More thoughts about Edward Hopper

I published, about 10 days ago, an article on Edward Hopper and promised to return to this subject shortly, so here we are. 




As a form of alternative to Hopper's painting of city life and cityscapes, with those clearly defined lines and forms, the highly contrasting tones with bright, diagonal, often very theatrical lighting and deep, menacing shade, as well as the paradoxical loneliness of the scenes shown (yes, we are so alone but yet with so many people all around in the big city!), there is also his equally realistic and demanding take on landscapes and seafronts along the windblown north-eastern coast of the USA. But, despite the feeling of rural tranquillity that so often pervades these works, Hopper was never afraid of introducing the 20th century and its mechanical inventions into that rural scenery, almost as a way of using strong contrasts, just as he did with his works showing both the inside and outside of buildings, light and shade, intense against subdued colurs, and so on. These contasts I tried to show, to some extent, in the previous article. The watercolour below is a good example of this organic/mechanical antithesis and it does not shirk the fact that there is something ominous in the encroachement of man and his objects into the natural world.




As indeed is shown in the above engraving, where nature is literally cut in two by the railroad. Hopper is, to me, a master of engraving, and perhaps even more so than that of oil painting or watercolours.


The above engraving, which I find admirable, is not of the rural category as to its subject matter. But it perfectly illustrates Hopper's skills as a draughtsman and engraver. The composition leans on the dynamics provided by diagonals, held in check and balance by vertical lines and the rythm inherent to the framework of the subject (a subway train at night) whilst adding intensity to the central subject (a man and a woman engaged in conversation). The use of black and white, and the nuances of shading that bridge the gap of these contrasts, are also very finely handled. Drama and intimacy are latent in both subject matter and the composition that serves this.



This one, which is clearly part of the meticulous build-up of preparatory studies that led Hopper to his Nighthawks masterpiece, uses the diagonal element in composition almost to an extreme and to the point of imbalance. What finally holds it together is the solitary human figure in the foreground.



If we take a closer look at certain of his engravings, the influence of the great masters of the past, such as Rembrandt, become very clear. And to what extent the use of strong side-lighting produces both contrasts and dynamics in the whole composition.




Strong lighting is a regular feature of Hoppers paintings as well and this can have an artificial as well as a natural source. In this sense, Hopper shows very clearly the interactions between his painting and contemporary cinematography. I mentioned Lang and Hitchcock in my previous article, but they are not the only examples. And the way the subject matter is treated has an obvious cinematogaphic feel to it. In the above painting, one can image the scene before, just as well as the one to follow.

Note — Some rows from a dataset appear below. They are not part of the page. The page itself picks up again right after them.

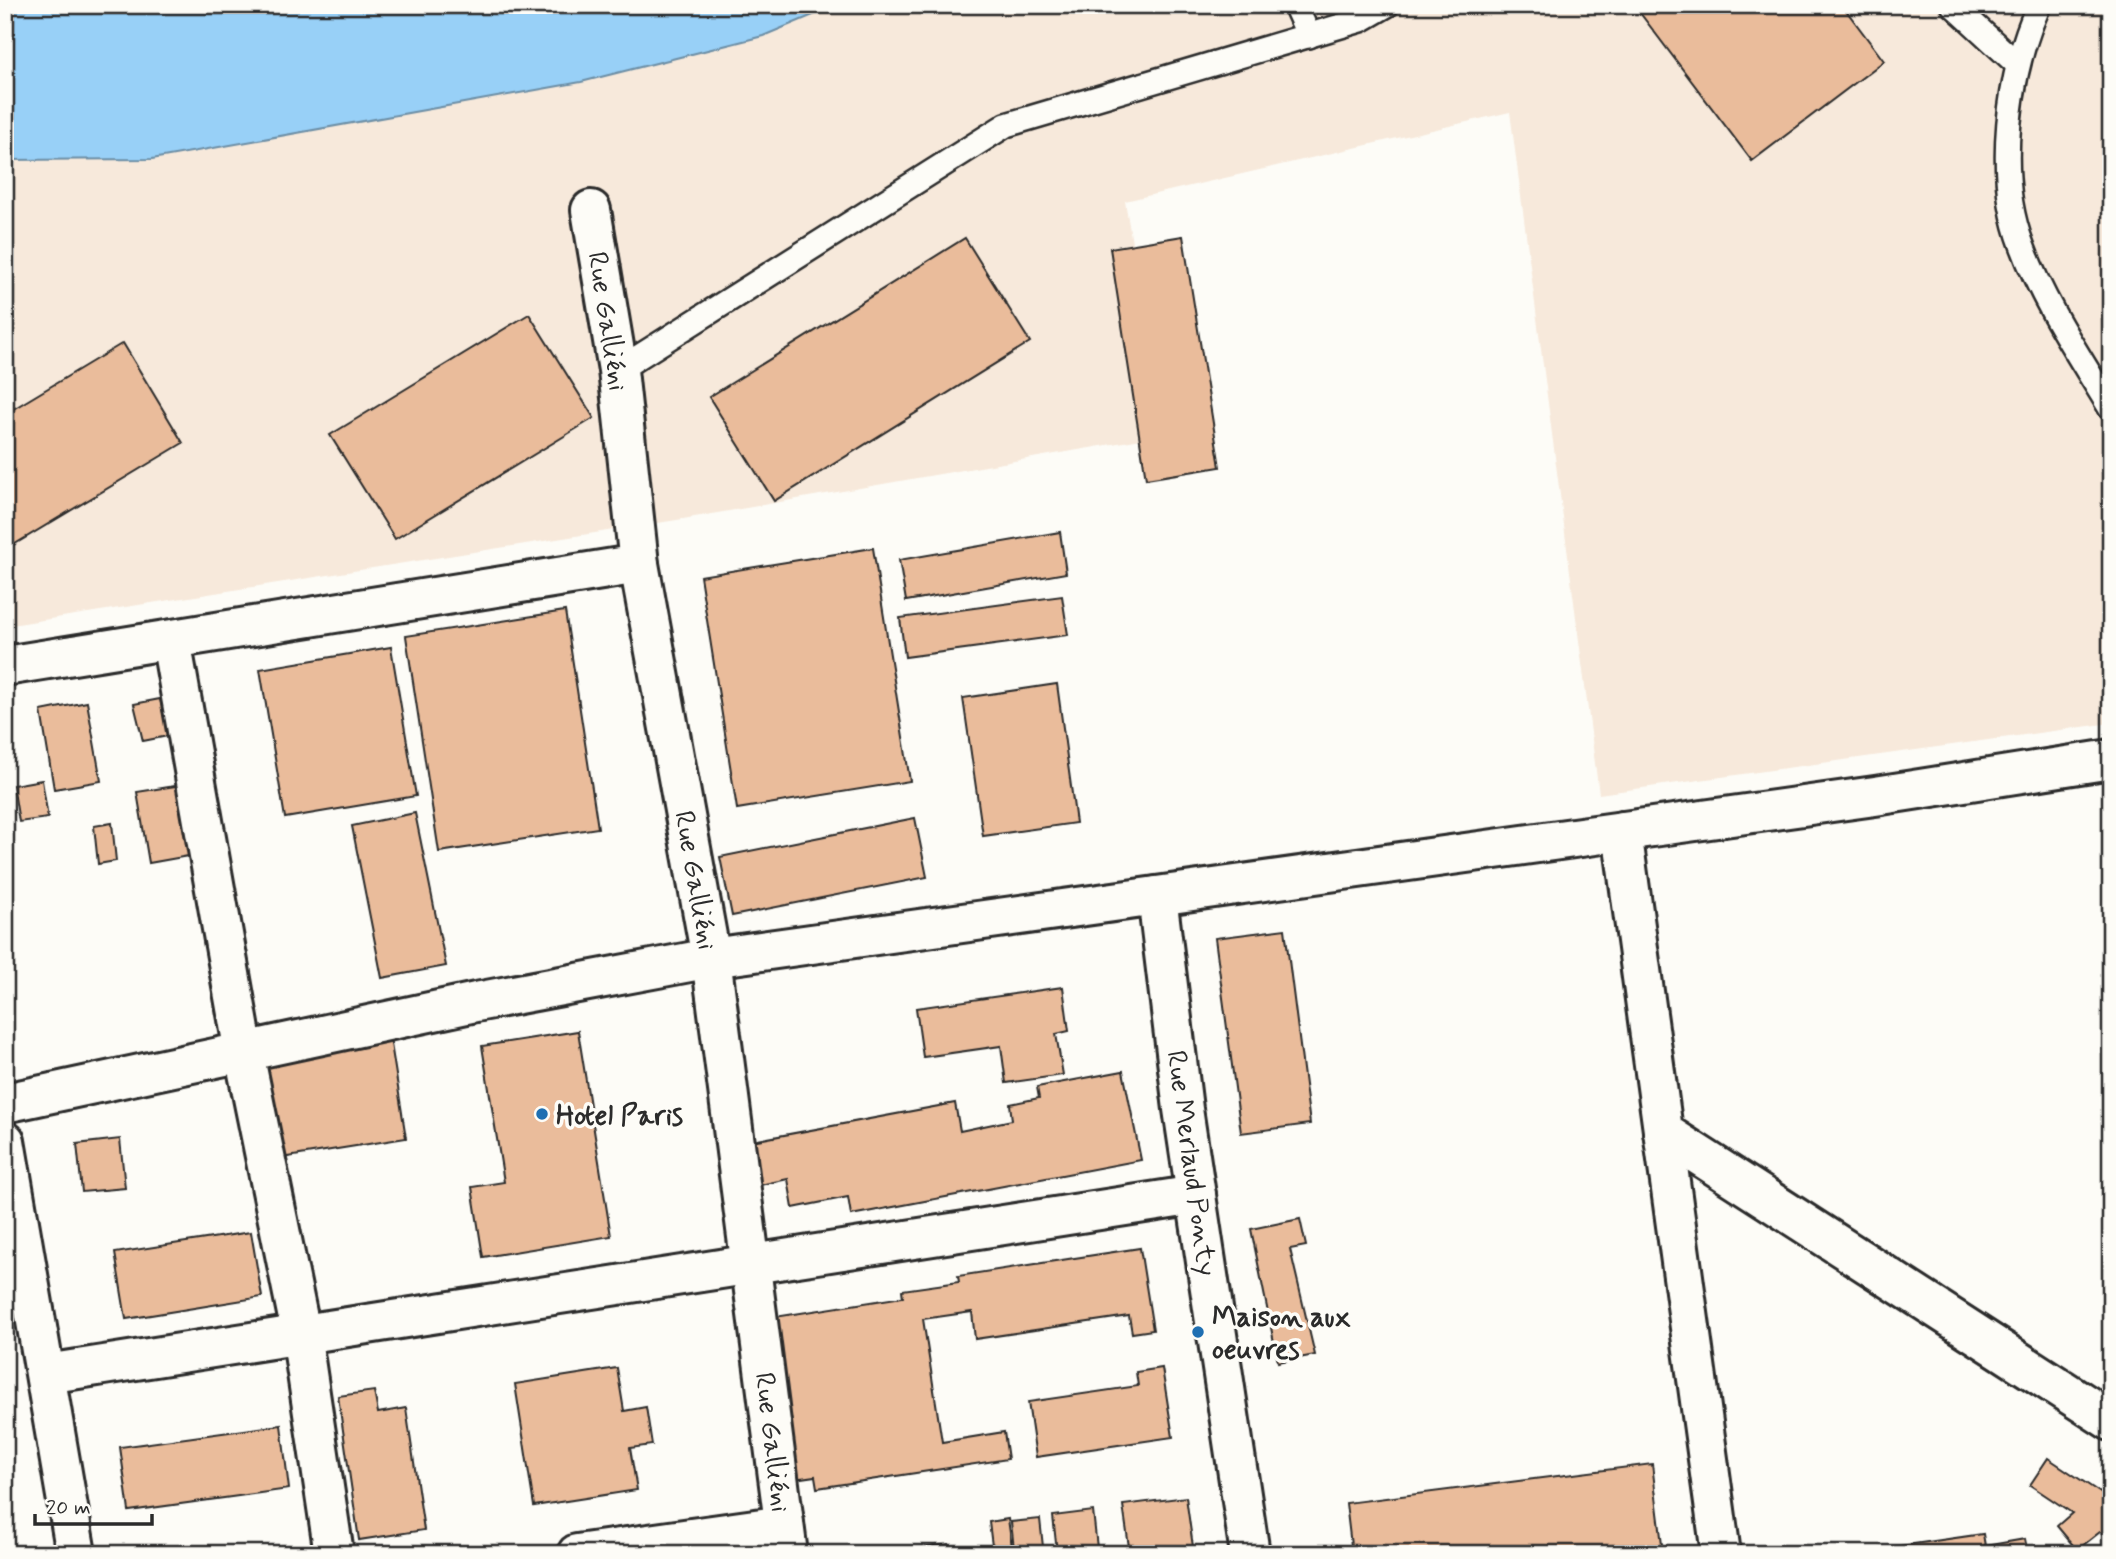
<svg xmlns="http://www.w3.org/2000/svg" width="2116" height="1559" font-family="Mynerve,sans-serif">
  <rect width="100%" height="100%" fill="#fdfcf7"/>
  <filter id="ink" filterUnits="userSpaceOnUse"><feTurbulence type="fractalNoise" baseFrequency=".0143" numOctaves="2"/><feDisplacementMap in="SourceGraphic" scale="14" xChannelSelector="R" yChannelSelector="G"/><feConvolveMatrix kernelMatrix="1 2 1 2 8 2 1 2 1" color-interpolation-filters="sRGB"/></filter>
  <g filter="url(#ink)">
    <polygon fill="#f7e9db" points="837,5 2111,5 2111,723 1599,794 1510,112 1125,201 1164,435 683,519 5,626 5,160 152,159 581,82 763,36"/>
    <polygon fill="#98d0f7" stroke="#6c8ea5" stroke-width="2" points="5,5 837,5 763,36 581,82 152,159 5,160"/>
    <g fill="#eabc9b" stroke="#2b2b2b" stroke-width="2">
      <polygon points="1634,5 1842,5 1884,61 1752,161"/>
      <polygon points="1183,236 1220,467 1146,479 1110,248"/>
      <polygon points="965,238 1030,342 774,501 709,397"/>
      <polygon points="529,314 594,418 395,539 330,435"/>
      <polygon points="123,343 183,443 5,550 5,414"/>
      <polygon points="1060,532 1066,573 906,601 899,560"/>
      <polygon points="873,548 910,781 737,809 700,576"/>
      <polygon points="1062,596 1068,635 905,657 900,618"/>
      <polygon points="565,611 598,828 439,852 406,636"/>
      <polygon points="391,647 416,796 285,818 260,669"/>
      <polygon points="1057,684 1076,823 983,836 963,698"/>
      <polygon points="160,699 168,736 143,741 134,704"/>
      <polygon points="87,702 101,781 54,789 41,711"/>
      <polygon points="42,780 48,818 19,822 13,785"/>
      <polygon points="182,785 194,855 149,863 137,792"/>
      <polygon points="415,813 446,966 382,978 352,826"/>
      <polygon points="915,818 927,877 732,916 720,857"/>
      <polygon points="112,823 116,861 98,864 94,826"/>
      <polygon points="1285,929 1310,1124 1241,1133 1215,938"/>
      <polygon points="1063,987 1069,1031 1056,1034 1063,1075 1006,1083 1001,1046 923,1057 916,1008"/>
      <polygon points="389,1031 406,1138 281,1158 264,1052"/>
      <polygon points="578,1031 611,1236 483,1257 472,1187 504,1182 482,1046"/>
      <polygon points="1123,1071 1141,1160 851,1215 848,1197 793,1208 788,1179 760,1185 752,1141 955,1103 960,1131 1012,1120 1010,1104 1039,1098 1037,1087"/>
      <polygon points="120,1139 125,1188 82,1192 77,1144"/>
      <polygon points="1300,1219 1306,1246 1290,1249 1315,1355 1278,1362 1251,1229"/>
      <polygon points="251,1232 262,1297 126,1319 115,1253"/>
      <polygon points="1140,1248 1153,1330 1132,1333 1129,1316 975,1339 972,1312 923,1319 942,1442 1004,1432 1008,1459 817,1488 815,1476 787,1480 762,1319 903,1297 902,1290 959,1282 958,1276"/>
      <polygon points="617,1368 624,1411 646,1407 652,1445 630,1448 637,1490 534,1506 515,1384"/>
      <polygon points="1162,1368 1173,1437 1036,1457 1028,1402 1138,1386 1136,1372"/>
      <polygon points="374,1391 378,1413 406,1408 424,1530 359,1540 338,1396"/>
      <polygon points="281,1425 289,1489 129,1511 120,1447"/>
      <polygon points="2048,1458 2111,1500 2111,1539 2100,1532 2077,1550 2057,1526 2072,1513 2030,1485"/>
      <polygon points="1652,1464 1663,1553 1352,1554 1346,1503"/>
      <polygon points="1186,1497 1194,1554 1130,1554 1123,1505"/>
      <polygon points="1093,1511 1097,1548 1057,1552 1053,1516"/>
      <polygon points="1008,1519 1013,1554 993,1554 989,1522"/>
      <polygon points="1040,1519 1043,1547 1014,1549 1011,1522"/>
      <polygon points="1983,1534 1985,1546 2025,1539 2028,1554 1845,1554"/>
      <polygon points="949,1544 950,1554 872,1554"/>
    </g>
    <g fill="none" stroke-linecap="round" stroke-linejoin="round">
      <g stroke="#2b2b2b" stroke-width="28">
        <g id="lane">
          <polyline points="1295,5 1309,36"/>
          <polyline points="1953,5 2017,64"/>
          <path d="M2039,5C2008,73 1995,174 2022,245C2043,303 2079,356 2111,409"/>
          <polyline points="618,370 1006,125 1361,20 1387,5"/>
        </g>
      </g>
      <g stroke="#2b2b2b" stroke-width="44">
        <g id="street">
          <polyline points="591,210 618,370 639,564 711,958"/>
          <polyline points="171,640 244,1053 301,1333 334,1554"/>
          <polyline points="5,666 639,564"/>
          <polyline points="1622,831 1721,1554"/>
          <polyline points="1157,896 1183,1109 1250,1554"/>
          <polyline points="1663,1132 2111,1421"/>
          <polyline points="5,1141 76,1554"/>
          <polyline points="46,1374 1196,1195"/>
          <polyline points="577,1554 784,1525"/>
        </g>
      </g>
      <g stroke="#2b2b2b" stroke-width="44">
        <g id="secondary">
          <polyline points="711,958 788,1554"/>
          <polyline points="5,1103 476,1002 711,958 1875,796 2111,759"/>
        </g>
      </g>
      <use href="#lane" stroke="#fdfcf7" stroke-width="23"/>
      <use href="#street" stroke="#fdfcf7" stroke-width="38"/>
      <use href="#secondary" stroke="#fdfcf7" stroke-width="38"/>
    </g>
  </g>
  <g fill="#1f6fb2" stroke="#fdfcf7" stroke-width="2.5">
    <circle cx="542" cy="1114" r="7"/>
    <circle cx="1198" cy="1332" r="7"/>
  </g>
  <g text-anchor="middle" stroke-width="7" stroke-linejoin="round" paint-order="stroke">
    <g font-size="28" fill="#2b2b2b" stroke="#fdfcf7">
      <text transform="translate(609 321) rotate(81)" y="10">Rue Galliéni</text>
      <text transform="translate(697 880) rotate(80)" y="10">Rue Galliéni</text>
      <text transform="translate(1193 1163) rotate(82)" y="10">Rue Merlaud Ponty</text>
      <text transform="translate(774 1442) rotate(83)" y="10">Rue Galliéni</text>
    </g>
    <g font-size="28" font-weight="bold" fill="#2b2b2b" stroke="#fdfcf7" text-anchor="start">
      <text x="556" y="1124">Hotel Paris</text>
      <text x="1212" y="1326">Maison aux<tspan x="1212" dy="32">oeuvres</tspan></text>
    </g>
  </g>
  <rect width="2116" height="1559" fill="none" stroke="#fdfcf7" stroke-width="28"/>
  <rect x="14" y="14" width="2088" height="1531" fill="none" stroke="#2b2b2b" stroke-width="2.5" filter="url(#ink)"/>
  <path d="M35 1514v10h117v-10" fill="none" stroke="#2b2b2b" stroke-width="3.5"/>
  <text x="46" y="1514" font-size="21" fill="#2b2b2b" stroke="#fdfcf7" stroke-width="5" paint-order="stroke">20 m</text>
</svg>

In this painting too, one is intensely aware of possible scenarios into which it slots. In fact someone once said of this painting that you can imagine in that the bank robbers have just left to commit their hold-up, having filled up with gas served by the man at the pump who barely looked at them as he cleaned the car's windshield before closing down his station.



Another painting that also shows just how daring Hopper could be in his compositions is this one, which again clearly illustrates the apparent antagonism between the city and the country, the man-built and the natural, the well-lit and conforting against the dark and menacing. His way of cutting off part of the building, both horizontally and laterally, is reminiscent of the use of a zoom on a camera.



As I started this article by talking about Hopper's vision of rurality, I should perhaps finish with one of his paintings in which neither man nor man-made objects (apart from a suggested track) play any part. Hopper is a painter of apparent tranquillity who manages, somehow, and quite subtly, to distill in most of his work a subterranean dose of anguish that is perhaps part and parcel of the 20th century.